Arriving from the thatched summer house which overlooks The Ovals Garden (currently being replanted) is The Bowling Green Terrace, so named for its original purpose. We have surviving letters from Sir Francis Drakes’ sister when she lived in the original vicarage here and consequently we like to think that Drake (who lived at the nearby Buckland Abbey – well worth a visit) may have had a practice for his game on Plymouth Hoe before he took on the Spanish Armada.
The Bowling Green Terrace today is home a number of Rhododendron hybrids, several of Fortescue’s raising, their parentage variously involving, R. ‘Hawk’, R. wardii and R. campylocarpum. There are also fine specimens of the scarlet ‘Tally-Ho’ and perfectly formed butter yellow R. ’Hotei’.
Two unusually-grown shrubs are also worth noting on the left – a Wisteria sinensis trained horizontally along a bed and growing down the wall of the tennis court terrace, and a fine specimen of Chamaecyparis obtusa ‘Nana Gracilis’, an example of careful pruning to enhance its aged appearance – like a large Bonsai.

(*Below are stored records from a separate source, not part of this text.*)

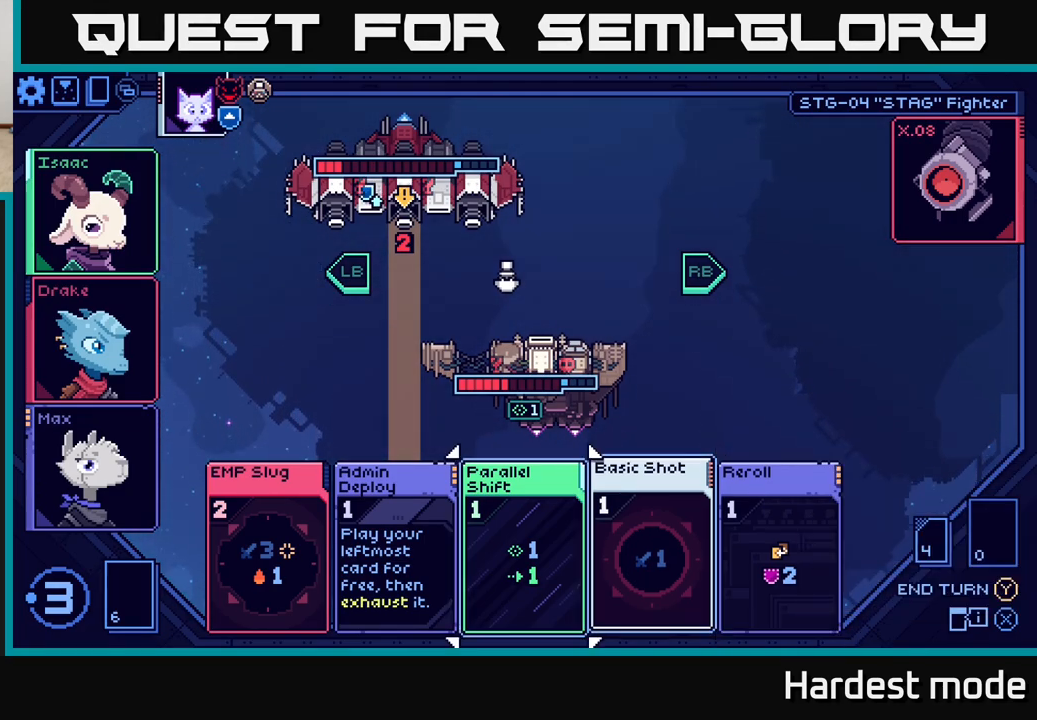
{"buttons": [], "left_stick": "center", "right_stick": "center", "events": [[133, "left_stick", "center"], [383, "left_stick", "right"], [500, "left_stick", "center"]]}
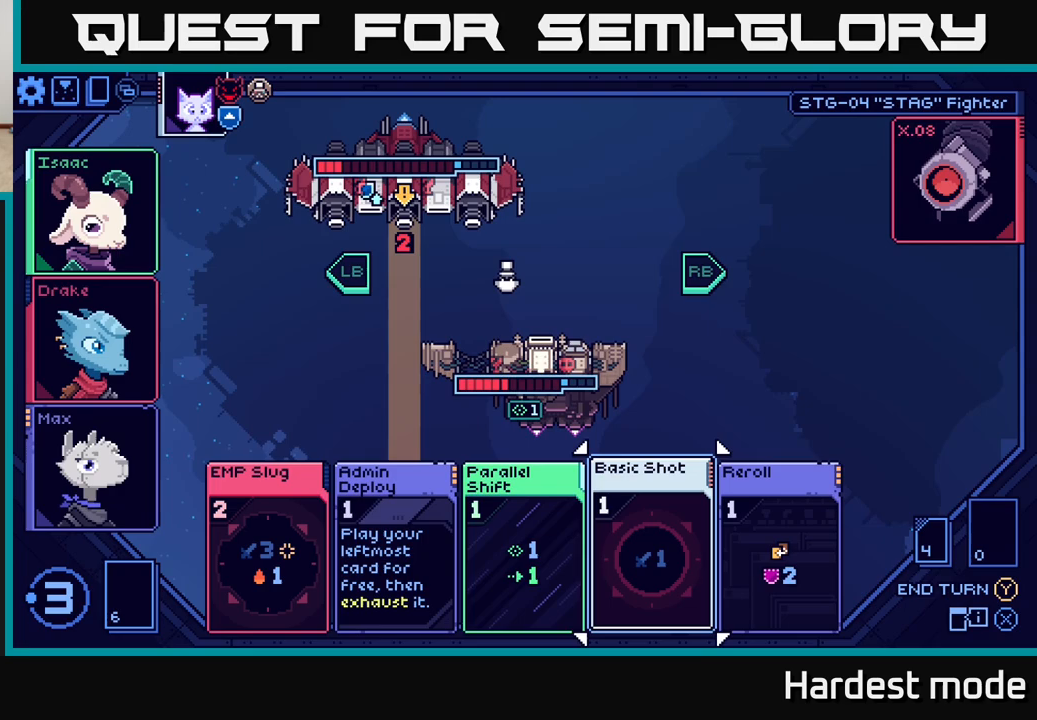
{"buttons": [], "left_stick": "center", "right_stick": "center", "events": [[100, "left_stick", "right"], [267, "left_stick", "center"], [383, "A", "down"], [500, "A", "up"]]}
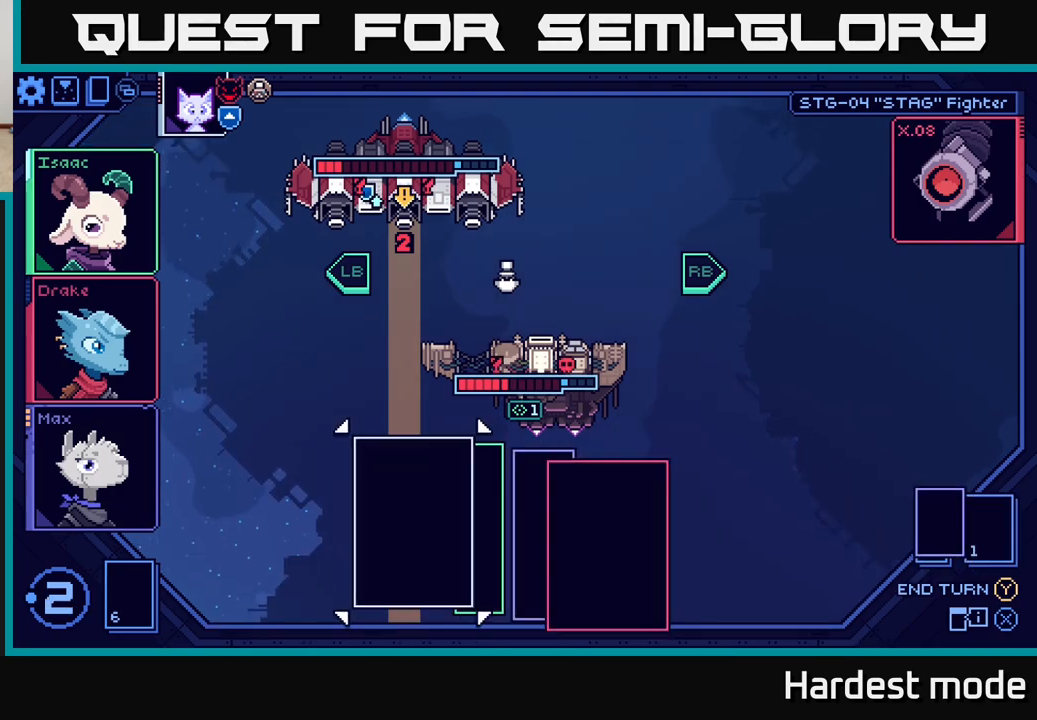
{"buttons": [], "left_stick": "center", "right_stick": "center", "events": []}
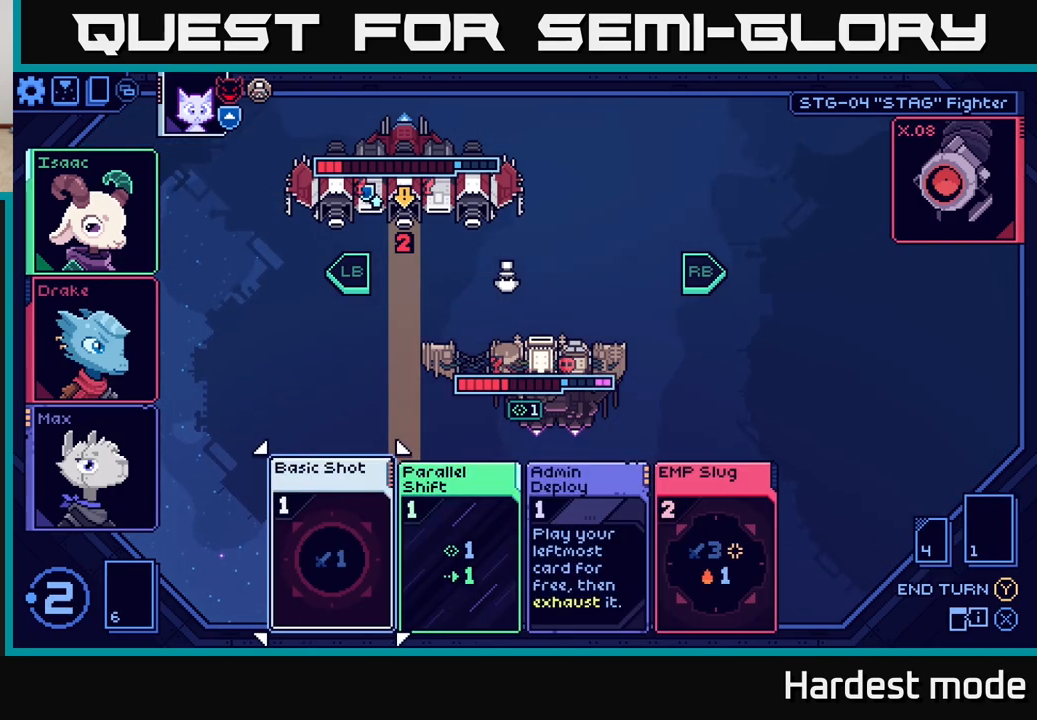
{"buttons": [], "left_stick": "center", "right_stick": "center", "events": []}
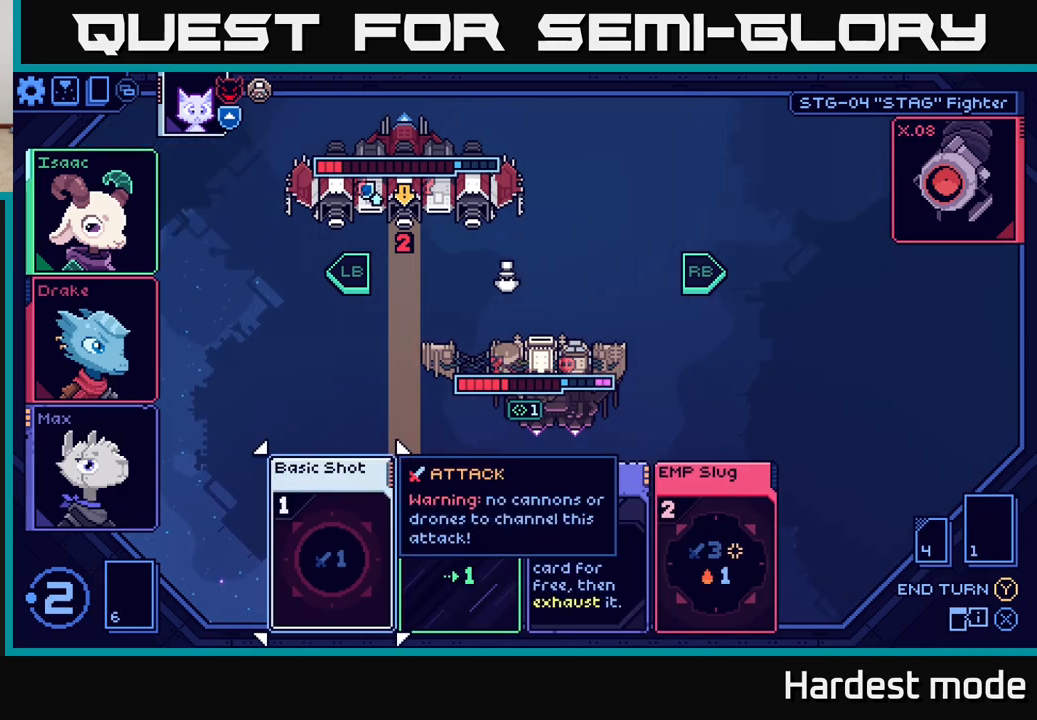
{"buttons": ["Y"], "left_stick": "center", "right_stick": "center", "events": [[433, "Y", "down"]]}
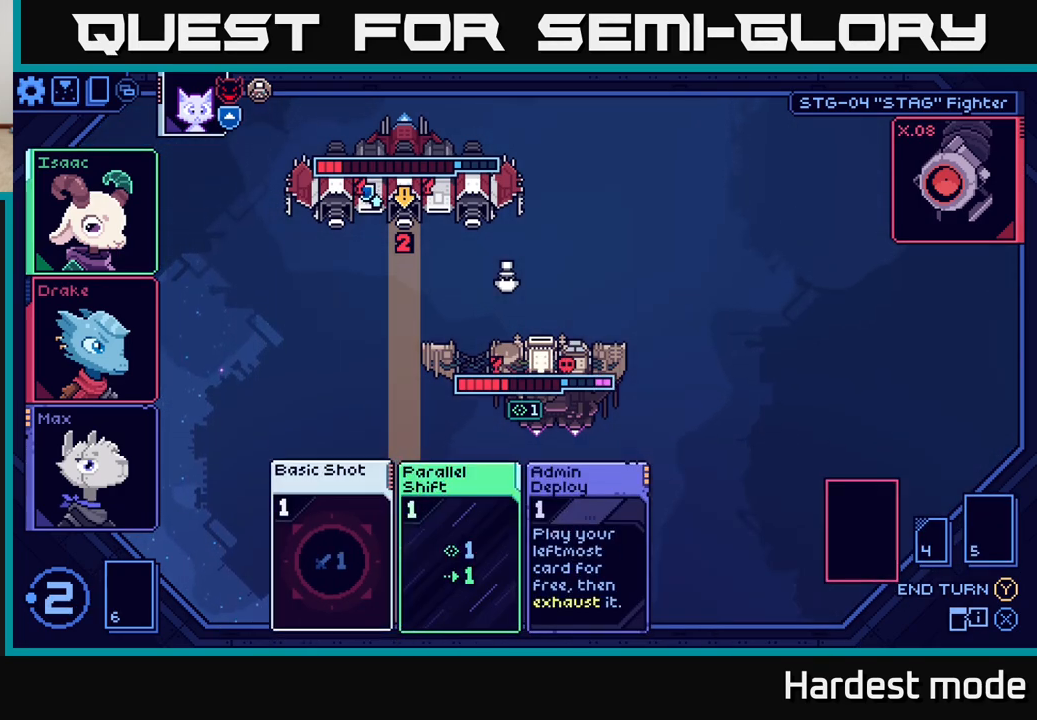
{"buttons": [], "left_stick": "center", "right_stick": "center", "events": [[17, "Y", "up"]]}
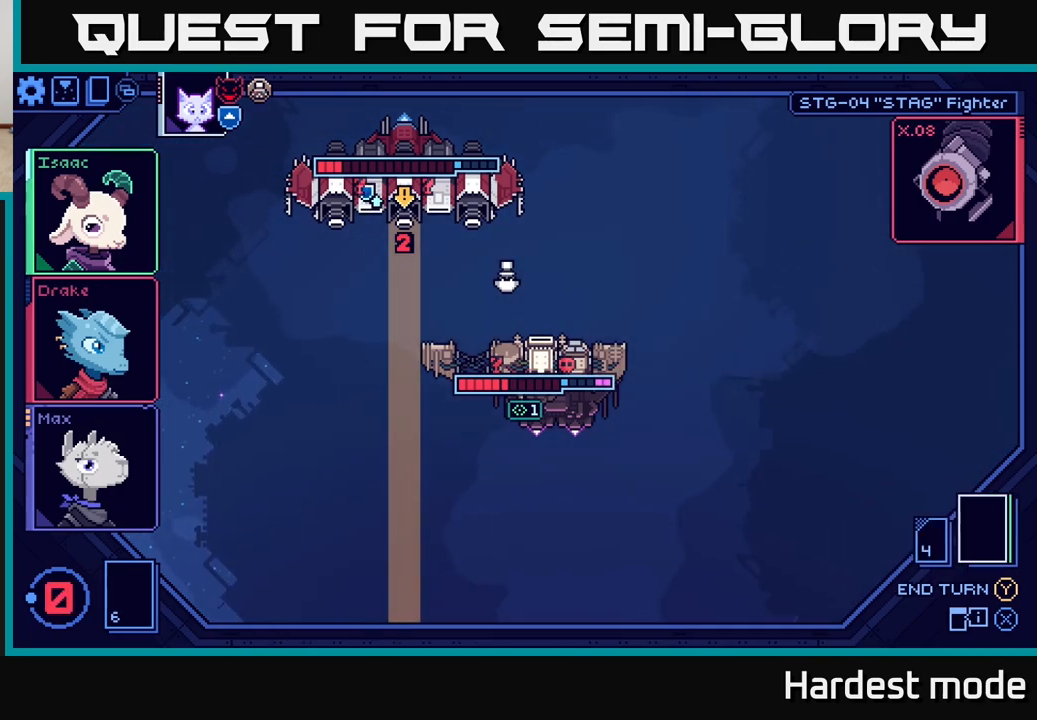
{"buttons": [], "left_stick": "center", "right_stick": "center", "events": []}
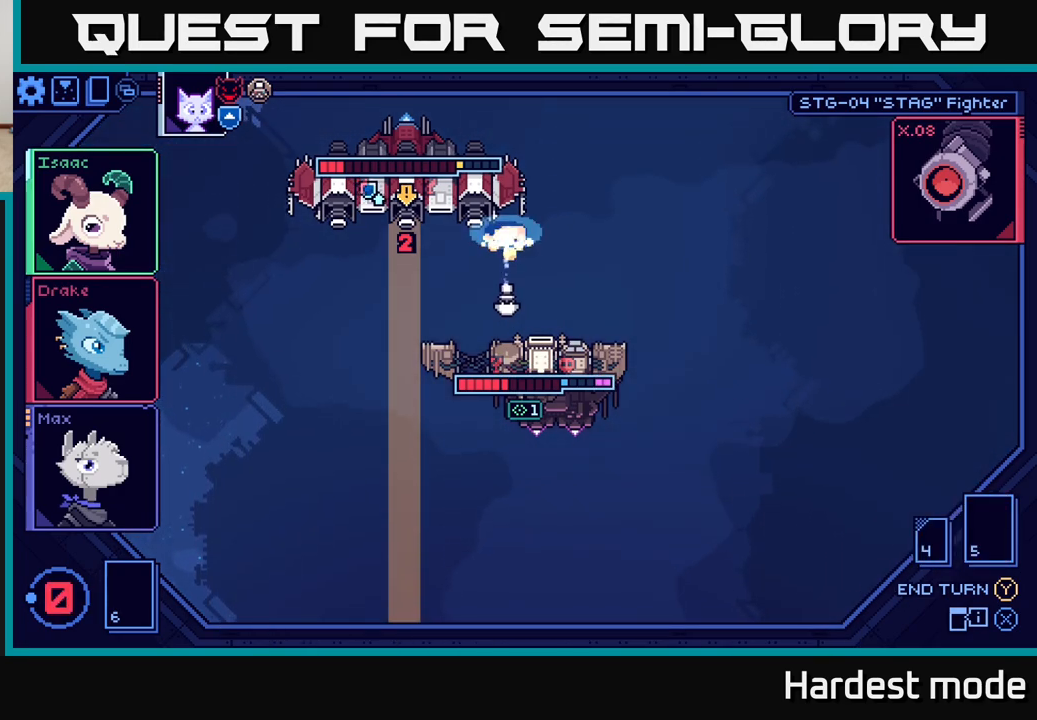
{"buttons": [], "left_stick": "center", "right_stick": "center", "events": []}
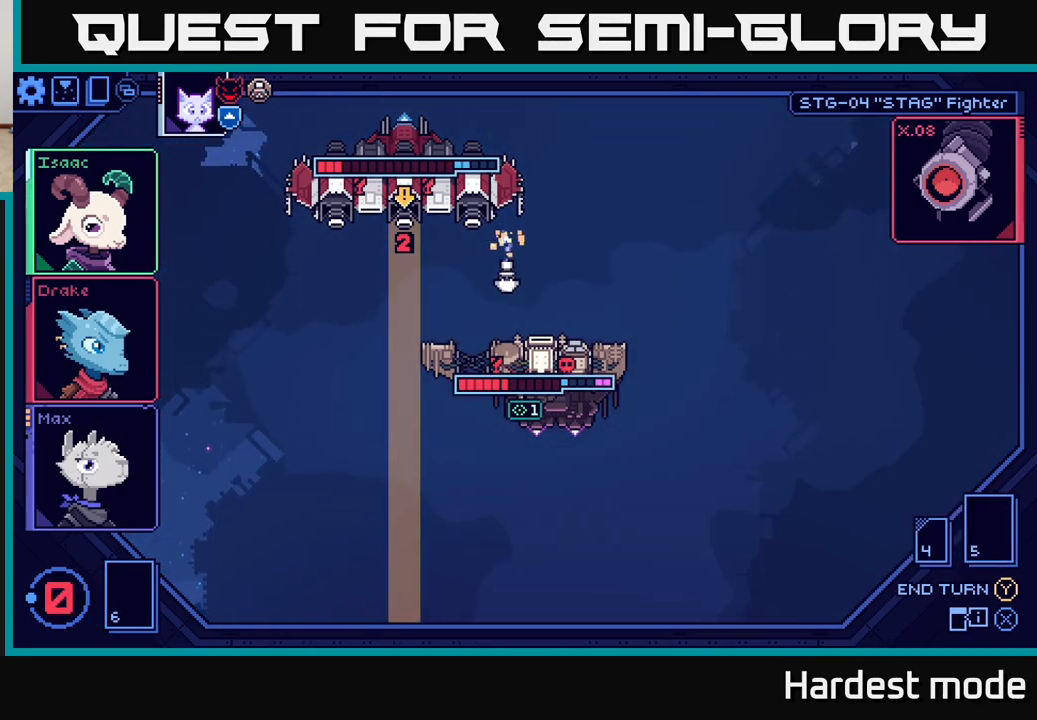
{"buttons": [], "left_stick": "center", "right_stick": "center", "events": []}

At the far end are a number of the arrestingly blue R. augustinii, one of Fortescue’s great favourites and collected by him in its variable shades. Just as you leave the terrace climbing The Prospect to the right (known also as Tom’s Steps after Tom Hooper who worked in the garden for over 50 years), you pass a superb specimen of Fascicularia bicolor. This lovely, if rather spiny Chilean bromeliad features rosettes of evergreen foliage which turn vivid scarlet each Autumn surrounding a central cluster of the most dazzling turqiose flowers!